Aujourd'hui, Didier Lucien joue dans Pure laine, émission brillante de Télé-Québec qui se moque allègrement des travers des uns et des autres. Corneille, Luck Mervil, Gregory Charles attirent les foules. Maka Kotto et Viviane Barbot sont députés, Juanita Westmoreland-Traoré est juge à la Cour du Québec.
Les enfants d'aujourd'hui sont moins ignorants que nous ne l'étions, petits francophones entrant à l'école primaire, il y a 40 ans, en ne connaissant des Noirs que ceux que l'on voyait dans l'émission américaine Daktari! Pourquoi personne ne nous a-t-il parlé, alors, de Mathieu Da Costa, l'homme noir arrivé en 1604 avec Samuel de Champlain? Ça nous aurait changé de Dollard des Ormeaux, qu'on a bien dû étudier 12 fois.

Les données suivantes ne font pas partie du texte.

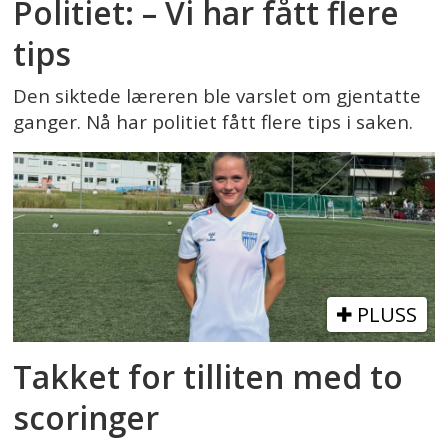
Politiet: – Vi har fått flere
tips
Den siktede læreren ble varslet om gjentatte
ganger. Nå har politiet fått flere tips i saken.
PLUSS
Takket for tilliten med to
scoringer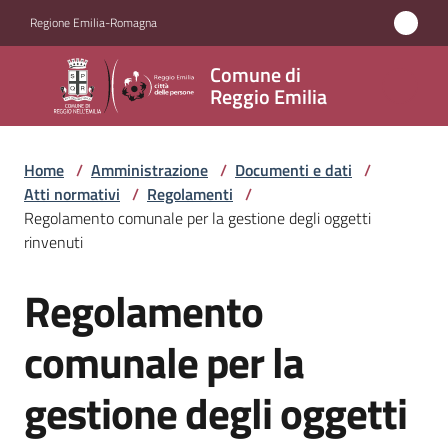
Vai al contenuto
Vai alla navigazione
Vai al footer
Regione Emilia-Romagna
Comune
Comune di
di
Reggio Emilia
Reggio
Emilia
Home
/
Amministrazione
/
Documenti e dati
/
Atti normativi
/
Regolamenti
/
Regolamento comunale per la gestione degli oggetti
rinvenuti
Amministrazione
Menu selezionato
Regolamento
Salta al contenuto
Servizi
comunale per la
Novità
gestione degli oggetti
Vivere
Reggio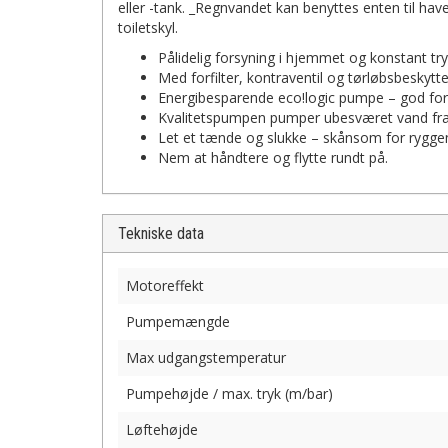
eller -tank. _Regnvandet kan benyttes enten til havev
toiletskyl.
Pålidelig forsyning i hjemmet og konstant try
Med forfilter, kontraventil og tørløbsbeskytt
Energibesparende eco!logic pumpe – god for
Kvalitetspumpen pumper ubesværet vand fra 8
Let et tænde og slukke – skånsom for rygge
Nem at håndtere og flytte rundt på.
Tekniske data
Motoreffekt
Pumpemængde
Max udgangstemperatur
Pumpehøjde / max. tryk (m/bar)
Løftehøjde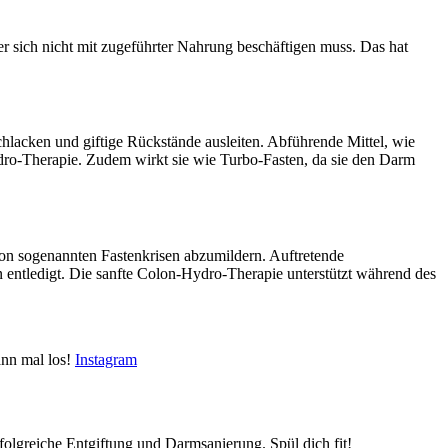
r sich nicht mit zugeführter Nahrung beschäftigen muss. Das hat
chlacken und giftige Rückstände ausleiten. Abführende Mittel, wie
ydro-Therapie. Zudem wirkt sie wie Turbo-Fasten, da sie den Darm
n sogenannten Fastenkrisen abzumildern. Auftretende
 entledigt. Die sanfte Colon-Hydro-Therapie unterstützt während des
nn mal los!
Instagram
folgreiche Entgiftung und Darmsanierung. Spül dich fit!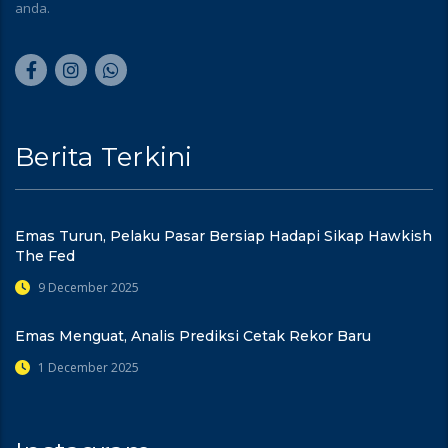
anda.
Berita Terkini
Emas Turun, Pelaku Pasar Bersiap Hadapi Sikap Hawkish
The Fed
9 December 2025
Emas Menguat, Analis Prediksi Cetak Rekor Baru
1 December 2025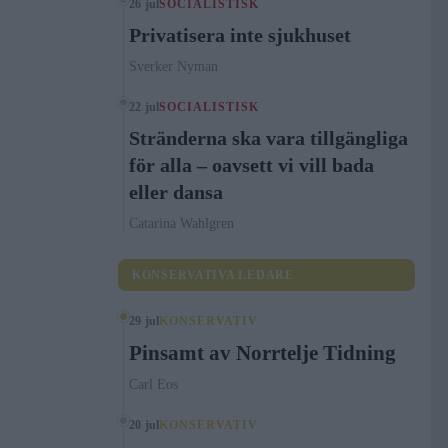
26 jul
SOCIALISTISK
Privatisera inte sjukhuset
Sverker Nyman
22 jul
SOCIALISTISK
Stränderna ska vara tillgängliga
för alla – oavsett vi vill bada
eller dansa
Catarina Wahlgren
KONSERVATIVA LEDARE
29 jul
KONSERVATIV
Pinsamt av Norrtelje Tidning
Carl Eos
20 jul
KONSERVATIV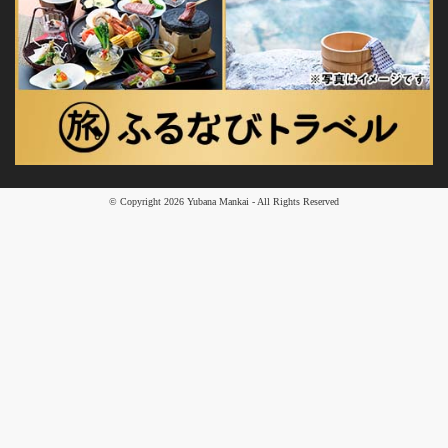
© Copyright
2026
Yubana Mankai - All Rights Reserved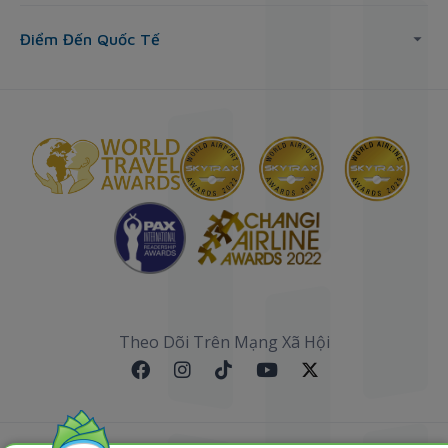
Điểm Đến Quốc Tế
Theo Dõi Trên Mạng Xã Hội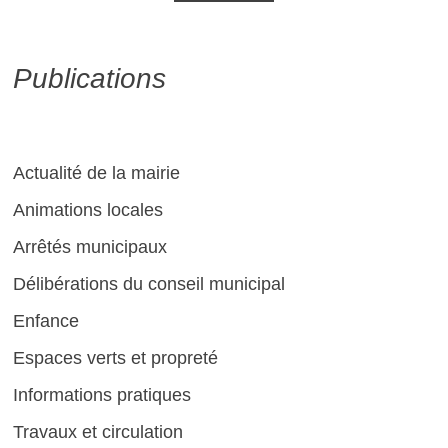
Publications
Actualité de la mairie
Animations locales
Arrêtés municipaux
Délibérations du conseil municipal
Enfance
Espaces verts et propreté
Informations pratiques
Travaux et circulation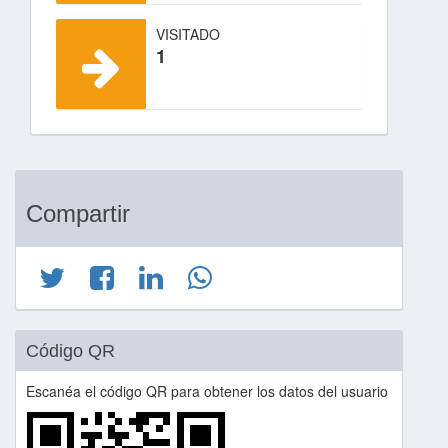
VISITADO
1
Compartir
Código QR
Escanéa el código QR para obtener los datos del usuario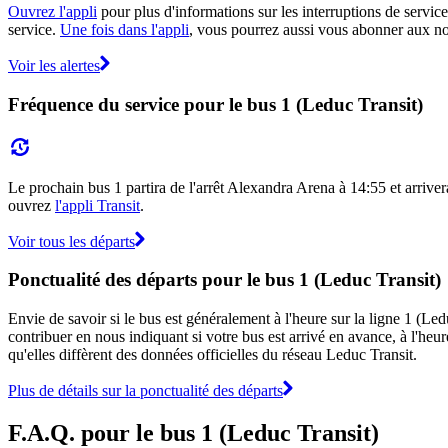
Ouvrez l'appli
pour plus d'informations sur les interruptions de service
service.
Une fois dans l'appli
, vous pourrez aussi vous abonner aux not
Voir les alertes
Fréquence du service pour le bus 1 (Leduc Transit)
Le prochain bus 1 partira de l'arrêt Alexandra Arena à 14:55 et arrivera
ouvrez
l'appli Transit
.
Voir tous les départs
Ponctualité des départs pour le bus 1 (Leduc Transit)
Envie de savoir si le bus est généralement à l'heure sur la ligne 1 (L
contribuer en nous indiquant si votre bus est arrivé en avance, à l'heur
qu'elles diffèrent des données officielles du réseau Leduc Transit.
Plus de détails sur la ponctualité des départs
F.A.Q. pour le bus 1 (Leduc Transit)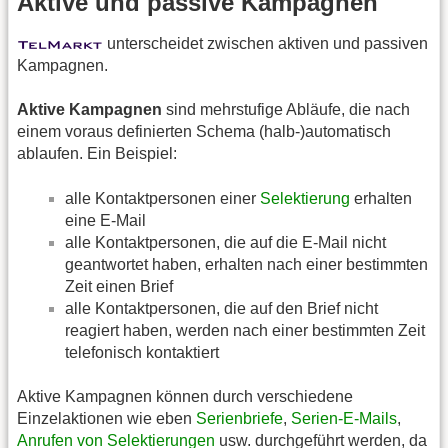
Aktive und passive Kampagnen
unterscheidet zwischen aktiven und passiven
Kampagnen.
Aktive Kampagnen
sind mehrstufige Abläufe, die nach
einem voraus definierten Schema (halb-)automatisch
ablaufen. Ein Beispiel:
alle Kontaktpersonen einer
Selektierung
erhalten
eine E-Mail
alle Kontaktpersonen, die auf die E-Mail nicht
geantwortet haben, erhalten nach einer bestimmten
Zeit einen Brief
alle Kontaktpersonen, die auf den Brief nicht
reagiert haben, werden nach einer bestimmten Zeit
telefonisch kontaktiert
Aktive Kampagnen können durch verschiedene
Einzelaktionen wie eben
Serienbriefe
,
Serien-E-Mails
,
Anrufen von Selektierungen
usw. durchgeführt werden, da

En 2006, les familles de toutes les couleurs, comme celle de Rosylien Senat, le comptable de 26 ans présenté en couverture, sont de plus en plus nombreuses. "Je ne pense jamais au fait que je suis noir, dit-il. Je le deviens seulement dans le regard de l'autre. Et pas souvent à Montréal."
Le Québec, c'est tout de même mieux que la Russie, où on brûle les résidences d'étudiants noirs. Mieux que la Chine ou le Japon, où le racisme ne se cache pas. En Europe, le retard des rémunérations est similaire à celui qui règne au Canada. Ici comme ailleurs, certains préjugés sont figés depuis des siècles.

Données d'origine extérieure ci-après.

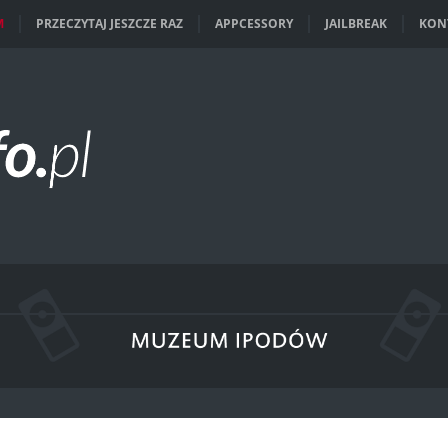
M
PRZECZYTAJ JESZCZE RAZ
APPCESSORY
JAILBREAK
KON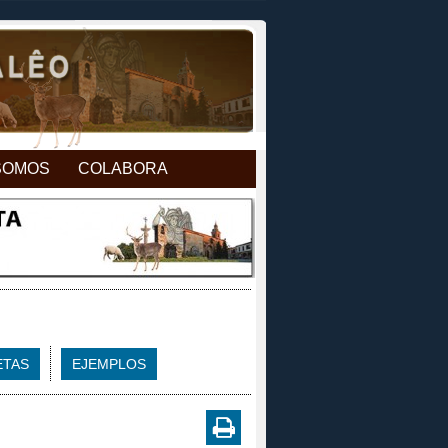
SOMOS
COLABORA
ETAS
EJEMPLOS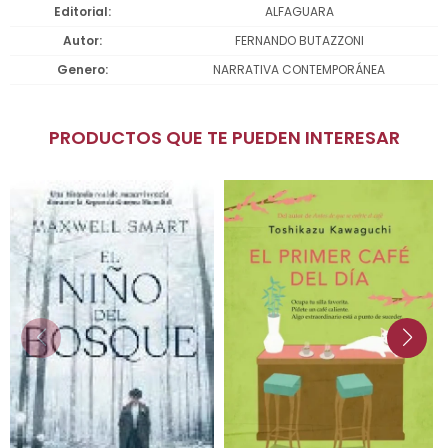
Editorial
ALFAGUARA
Autor
FERNANDO BUTAZZONI
Genero
NARRATIVA CONTEMPORÁNEA
PRODUCTOS QUE TE PUEDEN INTERESAR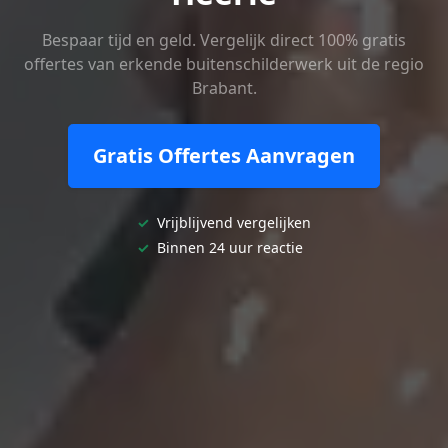
Bespaar tijd en geld. Vergelijk direct 100% gratis
offertes van erkende buitenschilderwerk uit de regio
Brabant.
Gratis Offertes Aanvragen
✓
Vrijblijvend vergelijken
✓
Binnen 24 uur reactie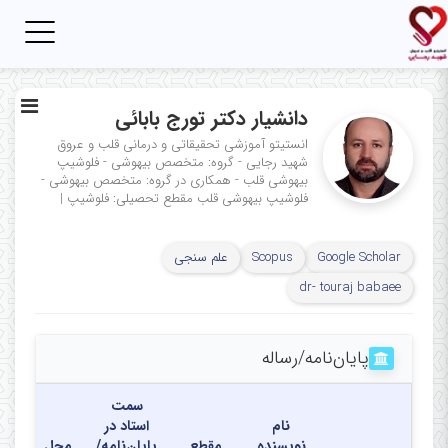
Toggle
igation
دانشیار دکتر تورج بابائی
انستیتو آموزشی تحقیقاتی و درمانی قلب و عروق
شهید رجایی - گروه: متخصص بیهوشی - فلوشیپ
بیهوشی قلب - همکاری در گروه: متخصص بیهوشی -
فلوشیپ بیهوشی قلب
مقطع تحصیلی: فلوشیپ
|
Google Scholar
Scopus
علم سنجی
dr- touraj babaee
پایان‌نامه‌/رساله
سمت
نام
استاد در
نویسنده
مقطع
پایان‌نامه/
محل
تاری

Pour prospérer, le Québec n'aura d'autre choix que de combattre ces idées préconçues. La société dépendra beaucoup de l'immigration au cours des prochaines années. On prévoit qu'en 2010 Montréal comptera plus de 100 000 musulmans. Certains arabes, d'autres africains. De beaux défis en perspective. Différents de ceux de Vancouver, avec ses immigrants chinois.
Le sondage CROP montre bien que si les Québécois se disent prêts à accepter qu'un de leurs enfants épouse un Noir (voir p. 48), ils sont beaucoup moins d'accord lorsqu'il s'agit d'un Arabe.
Si, pour se développer, le Québec doit être une terre d'immigration, alors ses habitants devront s'imaginer francophones-d'Amérique-de-toutes-les-couleurs, priant des dieux différents et cuisinant mille épices. Pour les héritiers d'Étienne Brûlé et de Pierre-Esprit Radisson, ce ne sera pas toujours facile.
Des sociologues américains estiment que dans certains coins du monde les "races" seront bientôt tellement mélangées qu'on ne s'y retrouvera plus. Comment nommera-t-on un enfant du Lac-Saint-Jean dont un parent sera descendant d'un Haïtien canadien-français et d'une Arabe crie? Un Québécois!